Author: Tom Nagata, C Company
Puka Puka Parades, November 1996, #96-11
Tom Nagata reflects on meeting Joe Takata in Africa and his death at Salerno Bay
The 100th Infantry Battalion had landed in Oran, North Africa, on September 2, 1943. Our campsite was a short distance away and previous soldiers that had used the camp had named it “Goat Hill.” Couple of days later, it was my turn for night guard duty. At the guard tent that evening, I met the other NCO, Sgt. Shigeo Joe Takata from B Company and I was from C Company. After posting of the guards, we sat up all night talking and checking up on the sentries. Joe loved the game of baseball, and he mentioned that he played on the Asahi AJA baseball team. We talked of many things that night and parted as friends the next morning.

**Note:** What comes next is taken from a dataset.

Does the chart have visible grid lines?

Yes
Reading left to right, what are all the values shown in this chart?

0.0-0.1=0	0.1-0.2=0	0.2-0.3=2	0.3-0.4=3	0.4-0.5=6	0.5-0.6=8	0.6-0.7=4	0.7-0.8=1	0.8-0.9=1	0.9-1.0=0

The Battalion had arrived in Salerno Bay on the morning of September 22, 1943. The sky was clear, and the sea was calm. The enemy was miles away as we started to get off the boat. It was our turn to get down the boat by rope ladder and into the landing barges. As I sat down, I saw our Battalion Commander, Col. Farrant Turner and half of his staff already in the boat. We made a good landing and nobody got wet. I saw mullet swimming in the clear waters of the Sele River as we hiked up the hill. The vegetation turned from cactus plants at sea level to crab apple trees higher up. It had rained heavily the night before, so those of us that had slept in the open field got up early on the morning of September 29, 1943, to clean our rifles. We hiked and rode trucks and then hiked as we neared the battle zone. The farmers had harvested their chestnut trees and the nuts were piled in heaps in front of their farmhouses. Company “B” had taken the lead as we crossed into “no-man’s land.” C Company was in reserve behind Battalion headquarters. We passed some soldiers sitting in their foxholes from another outfit. Suddenly, we heard sounds of machine gun fire, and exploding mortar artillery shells up ahead. A spent shell fragment landed near me. Additional rifle fire was heard and then silence. Then, I heard the voice of Col. Turner ahead, reporting by radio to the Regiment that Sgt. Joe Takata had been killed by artillery shells, but that his heroic action in leading his men to outflank the enemy had caused the enemy to withdraw. The Colonel also said that he was putting the name of Sgt. Takata for the DSC Medal for Gallantry in Action. The Battalion moved forward and as each soldier passed the dead soldier by the road-side, offered a silent prayer to a brave comrade.